Honeywell is charging into the Industrial IoT revolution with the establishment of Honeywell Connected Enterprise (HCE), building on our heritage of invention and deep, on-the-ground industry expertise. HCE is the leading industrial disruptor, building and connecting software solutions to streamline and centralize the assets, people and processes that help our customers make smarter, more accurate business decisions. Moving at the speed of software, we are creating, innovating and delivering solutions fast, challenging the way things have always been done, piloting new ways for all of us to work, and expecting our successes to set new standards for our customers and for Honeywell.
As a Lead Security Engineer for Production Risk Management, it’s your responsibility to set up a framework to proactively and efficiently manage risk exposure with software components (OS, Middleware, open source components, etc). You will leverage and guide vulnerability detection capabilities, and drive the remediation process for on-premise and cloud environment. You will be responsible for a holistic program implemented by multiple stakeholder teams (e.g. DevOps, Engineering, tools) to effectively identifies, quantifies, and remediates production security risks across Honeywell Connected Enterprise (HCE) portfolio.
· Establish consistent vulnerability management practice for cloud technologies, containers and open source software; identify and drive process and tooling improvement
· Partner with software development teammates, technology owners and application teams to implement processes and technologies that identify and reduce production security risk exposures
· Define meaningful and actionalble metrics and develop automated reporting mechanisms to different levels of leadership
· Investigate fixes for reported vulnerabilities and ensure coordination for fix availablity, patching in non-prod and production environments.

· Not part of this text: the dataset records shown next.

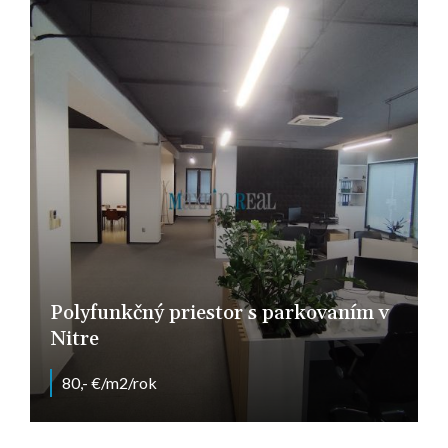
Polyfunkčný priestor s parkovaním v
Nitre
80,- €/m2/rok
Nitra - Chrenová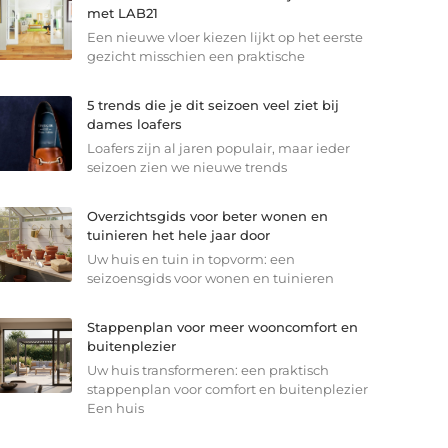
met LAB21
Een nieuwe vloer kiezen lijkt op het eerste
gezicht misschien een praktische
5 trends die je dit seizoen veel ziet bij
dames loafers
Loafers zijn al jaren populair, maar ieder
seizoen zien we nieuwe trends
Overzichtsgids voor beter wonen en
tuinieren het hele jaar door
Uw huis en tuin in topvorm: een
seizoensgids voor wonen en tuinieren
Stappenplan voor meer wooncomfort en
buitenplezier
Uw huis transformeren: een praktisch
stappenplan voor comfort en buitenplezier
Een huis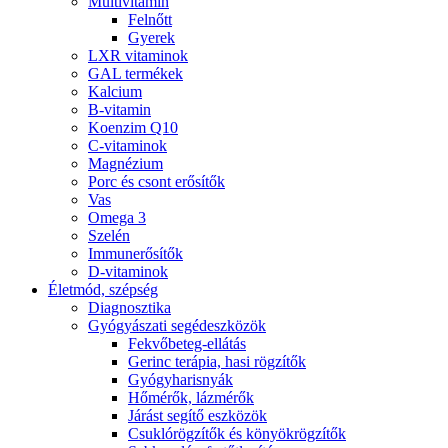
Multivitamin
Felnőtt
Gyerek
LXR vitaminok
GAL termékek
Kalcium
B-vitamin
Koenzim Q10
C-vitaminok
Magnézium
Porc és csont erősítők
Vas
Omega 3
Szelén
Immunerősítők
D-vitaminok
Életmód, szépség
Diagnosztika
Gyógyászati segédeszközök
Fekvőbeteg-ellátás
Gerinc terápia, hasi rögzítők
Gyógyharisnyák
Hőmérők, lázmérők
Járást segítő eszközök
Csuklórögzítők és könyökrögzítők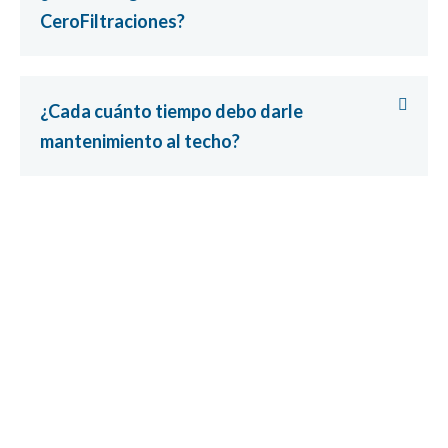
CeroFiltraciones?
¿Cada cuánto tiempo debo darle
mantenimiento al techo?
Nada peor que esperar a que
caiga el aguacero.
¡Llámanos hoy!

· Identify and resolve false positive findings in vulnerability assessment results and facilitate processes to systematically address trends in detection inaccuracies and anomalies
· Demonstrate deep technical expertise in order to effectively assess vulnerability risk and identify compensating controls and validation techniques to minimize security risk
· Collaborate with 3rd party cloud applications contacts to ensure compliance with our standards, controls, policies and principles.
Interface with Corporate point of contact; Lead and coordinate with matrix team in HCE incident response and investigation activities
YOU MUST HAVE:
· Bachelor’s Degree or equivalent
· 8+ years of combined experiences in various security and technology domains; especially in incident response, approved component list (ACL), product vulnerability management
• CISSP certification preferred, however consideration will be given to those that have other cybersecurity certifications (CISM, CRISC, etc.) as well.
• Communication skills important - Working with all security teams and tons of other infrastructure and applications group
· Exposure to static code analysis and risk assessment of open source components
· Familiar with open source software scanning tools
· Experience with Patch management tools
Honeywell is an equal opportunity employer. Qualified applicants will be considered without regard to age, race, creed, color, national origin, ancestry, marital status, affectional or sexual orientation, gender identity or expression, disability, nationality, sex, religion, or veteran status.